Although she loved listening to music, she only took part once in a voice training class. Despite her lack of voice training, when she listened to music, she started developing her own singing skills. From then on, she started developing her own musical style and identity.

===Career===
In 2011, Su, took part in the Super Girl talent show, produced by Hunan TV. She went to Guangzhou in order to participate in the casting. After being finally accepted into the program, she started displaying her vocal talent. Since her first performance, Su surprised the juries by having a very different voice from the rest of the contestants. She had developed a strong, but at the same time, soft voice.

The participation of Su in this TV program, enabled Su, to find her own musical style. She started combining the mainstream C-pop with another genres like Jazz. Thanks to this distinct style, she managed to be one of the favourites of the contest. In the end, she got fourth place at the end of the show.

After her success in Super Girl, she started officially her music career. She was signed to the EE-Media, the Mainland Chinese giant record label where most of the Super Girl and Super Boy contestants are attached to. Since then, she began the production of her first Studio EP entitled "一刻" (Moment) which was released in the middle of 2012. This EP contained songs in the Mandarin and Cantonese dialects and reflected clearly the personal Jazz-influenced C-pop style developed by Su. This first EP was very successful in Mainland China.

After the satisfying reception of the album both critically and commercially, the performer started winning her first recognitions and awards.

Two years after her first album, Su, released a second EP with the title of "漫步失物招领处" (Peace lost and found), which was, this time, coproduced between her label EE-Media and Sony Music.
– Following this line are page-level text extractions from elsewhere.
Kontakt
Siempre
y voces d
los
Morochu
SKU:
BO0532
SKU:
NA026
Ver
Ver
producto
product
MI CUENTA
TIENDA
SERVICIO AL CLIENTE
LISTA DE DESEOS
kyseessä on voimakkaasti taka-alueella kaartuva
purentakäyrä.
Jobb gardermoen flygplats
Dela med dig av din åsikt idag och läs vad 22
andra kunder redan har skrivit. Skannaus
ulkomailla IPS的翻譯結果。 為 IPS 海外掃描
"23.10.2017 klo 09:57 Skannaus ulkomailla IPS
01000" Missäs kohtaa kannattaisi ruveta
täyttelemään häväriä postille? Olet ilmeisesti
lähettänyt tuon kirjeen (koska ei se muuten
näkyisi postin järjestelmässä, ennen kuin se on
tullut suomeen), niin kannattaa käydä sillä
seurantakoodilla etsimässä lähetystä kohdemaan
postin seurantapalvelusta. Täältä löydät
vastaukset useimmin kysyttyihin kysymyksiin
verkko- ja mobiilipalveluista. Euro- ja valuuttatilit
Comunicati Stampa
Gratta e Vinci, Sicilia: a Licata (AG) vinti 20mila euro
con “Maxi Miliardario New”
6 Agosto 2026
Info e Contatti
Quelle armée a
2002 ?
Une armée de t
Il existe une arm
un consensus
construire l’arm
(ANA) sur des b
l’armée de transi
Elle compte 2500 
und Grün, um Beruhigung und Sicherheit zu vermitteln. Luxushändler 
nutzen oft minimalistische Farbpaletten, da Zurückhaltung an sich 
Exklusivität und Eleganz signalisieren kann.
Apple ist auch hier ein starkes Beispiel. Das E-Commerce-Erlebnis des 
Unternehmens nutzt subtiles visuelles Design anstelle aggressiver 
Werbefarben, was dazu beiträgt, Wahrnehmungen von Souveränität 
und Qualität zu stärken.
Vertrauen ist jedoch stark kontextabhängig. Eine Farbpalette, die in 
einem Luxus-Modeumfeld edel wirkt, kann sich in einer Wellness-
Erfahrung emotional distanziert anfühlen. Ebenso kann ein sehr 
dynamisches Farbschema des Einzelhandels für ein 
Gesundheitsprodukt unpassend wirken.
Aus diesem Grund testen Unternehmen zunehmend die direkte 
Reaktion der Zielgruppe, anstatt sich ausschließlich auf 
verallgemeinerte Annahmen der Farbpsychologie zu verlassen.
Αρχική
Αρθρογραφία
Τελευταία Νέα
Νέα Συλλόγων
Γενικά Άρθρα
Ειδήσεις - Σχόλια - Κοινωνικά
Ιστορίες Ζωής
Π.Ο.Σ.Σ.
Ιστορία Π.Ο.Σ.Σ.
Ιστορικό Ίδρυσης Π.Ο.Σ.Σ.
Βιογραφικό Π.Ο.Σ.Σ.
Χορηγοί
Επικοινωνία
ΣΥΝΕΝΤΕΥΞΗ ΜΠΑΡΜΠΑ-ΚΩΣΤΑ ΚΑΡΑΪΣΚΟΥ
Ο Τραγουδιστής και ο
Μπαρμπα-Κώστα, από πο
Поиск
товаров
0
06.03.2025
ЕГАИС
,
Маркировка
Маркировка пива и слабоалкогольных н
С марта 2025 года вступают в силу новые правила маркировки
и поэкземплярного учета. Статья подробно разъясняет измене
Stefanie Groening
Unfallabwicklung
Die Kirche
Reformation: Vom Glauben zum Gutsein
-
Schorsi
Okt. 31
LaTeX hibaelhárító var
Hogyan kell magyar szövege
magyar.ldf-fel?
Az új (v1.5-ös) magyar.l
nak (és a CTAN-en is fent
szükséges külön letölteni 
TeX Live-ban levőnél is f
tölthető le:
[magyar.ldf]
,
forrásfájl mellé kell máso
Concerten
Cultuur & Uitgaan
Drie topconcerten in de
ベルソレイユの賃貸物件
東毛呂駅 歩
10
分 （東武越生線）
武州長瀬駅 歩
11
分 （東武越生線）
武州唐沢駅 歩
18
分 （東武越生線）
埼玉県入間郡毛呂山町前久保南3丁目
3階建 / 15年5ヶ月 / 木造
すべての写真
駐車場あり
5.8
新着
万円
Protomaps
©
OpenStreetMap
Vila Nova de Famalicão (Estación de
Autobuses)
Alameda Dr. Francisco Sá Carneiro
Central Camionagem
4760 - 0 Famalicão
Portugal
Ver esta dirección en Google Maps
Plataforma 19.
This album was recorded also in Mandarin and Cantonese and followed the same creative direction as the first album, although this time, some electronic music influences can be found in this release.

After a four-year hiatus, in 2018, Su returned to the music scene with her third EP entitled Wan, which was released on October.

===Acting career===
In 2011, shortly before releasing her first album, Su Miaoling started expanding her artistic career to the filming industry. She took part in the film "曼陀罗" (Mandrake) and two years later, she starred in the film "暴躁天使" (An Irascible Angel). After that, she has also participated in some TV dramas.

==Discography==

| Album Information | Track listing |
|---|---|
| 一刻 (Moment) Released: December 21, 2012; First EP; Label: EE-Media; | Track listing 心路 (Motive); 未完待续 (To be continued); 时间肖像 (Time portrait); 我是我 (I am I); 妙 (Wonderful); 女生的说话 (Schoolgirls speaker); 一刻 (Time); 天才白痴梦 (Idiot genie dreams); |
| 漫步失物招领处 (Peace lost and found) Released: February 24, 2014; Second EP; Label: EE-Media; | Track listing. 凌晨几点 (Some mornings); 永远十八岁 (Eighteen years forever); 眼神总会认 (The eyes always tell the truth); 蓝友 (Blue friends); 星期天孩子 (Children in Sunday); Care free; |
| WAN Released: October 29, 2018; Third EP; Label: EE-Media; | Track listing. 序 (Preface); 无尽夏 (Endless summer); 决裂 (Break); 化 (Chemistry); 一百万只猫 (One million cats); |

==Filmography==

===Films===
- 曼陀罗 (Mandrake) (2011)
- 暴躁天使 (An irascible girl) (2012)
- 天各一方 (Tian ge Yi fan) (2015)

===TV Dramas===
- 多少爱可以重来 (How could love be repeated?) (2015)

==Awards==
- 2011: City ambassador of Zhongshan.
- 2011: EE-Media Music Awards: Best new singer.
- 2011: Annual Beijing Pop Music Awards: Most popular new singer.
- 2012: Pioneer Awards: Best Mainland Chinese debut album.
- 2012: Annual 101FM awards: Best song of the year for "Time portraits".
- 2012: Annual 101FM awards: Best debut album for "Moment"
- 2012: Huading Celebrity awards: 48th place.
- 2013: Eastern billboard awards: Best new singer.